Today, Governor Kate Brown announced a historic agreement between conservation groups and timber companies that represents an important first step in a process that will see the most significant update of Oregon’s Forest Practices Act in decades.
This agreement, formalized as a Memorandum of Understanding (MOU) between the timber industry and major conservation groups, should deliver significant benefits for Oregon’s salmon, steelhead and native trout, particularly in rural communities affected by aerial spray of pesticides, and in the Siskiyou region for rivers such as the Rogue, Smith and Chetco. Trout Unlimited is pleased to support this agreement.
The new agreement bridges a longstanding divide between commercial timber interests and conservation organizations that will put Oregon on a path toward sustainable forest management. For too long, conservation and forestry interests have fought over the adequacy of existing rules without producing meaningful change. We’re glad to see these divergent interests coming together to do what’s best for all Oregonians and commit to commonsense, science-based rules for managing Oregon’s forest lands that adequately protect people, fish and wildlife, and water quality.
The agreement reached today resolves to provide immediate, beneficial changes to forest rules while also establishing an accountable, collaborative process to secure additional long-term changes to forest rules through a comprehensive Habitat Conservation Plan (HCP).
Immediate reforms include changes to existing pesticide aerial spray rules that will include notice requirements for local communities, increased buffers to homes and schools and water intakes (from the existing 60 foot buffer requirement to a 300 foot buffer), no spray within the Riparian Management Areas of fish streams (60, 70, 80 or 100 feet depending on stream type and fish species present). The agreement also includes better streamside rules to protect the Rogue-Siskiyou region, primarily through increased riparian buffers that prevent logging in sensitive areas.

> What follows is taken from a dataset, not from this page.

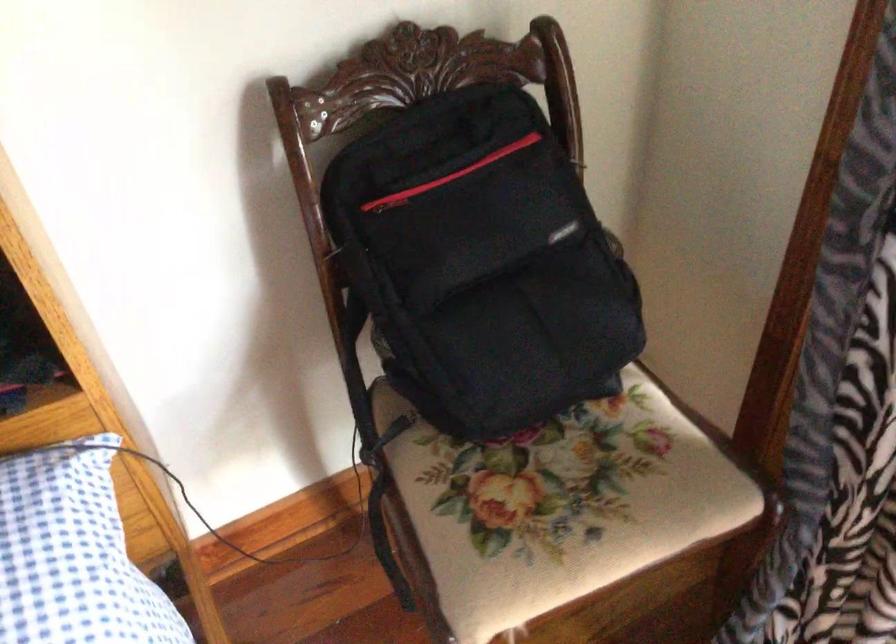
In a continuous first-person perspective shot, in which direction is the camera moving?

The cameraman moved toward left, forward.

These changes represent a big step forward in the long struggle to better integrate management of Oregon’s timber resources with conservation of the state’s renowned coldwater fisheries. The new agreement will help protect people, drinking water sources, and salmon and steelhead populations in key rivers throughout the state, while sustaining Oregon’s tradition of working forests that provide jobs for rural communities.
Admittedly, the outcome of this collaborative process is uncertain. However, the progress of the initial discussions, including the immediate reforms, and meaningful support from the Governor’s office give us optimism that a modernized Forest Practices Act – and better long-term protections for our world-famous salmon and steelhead fisheries — is within reach.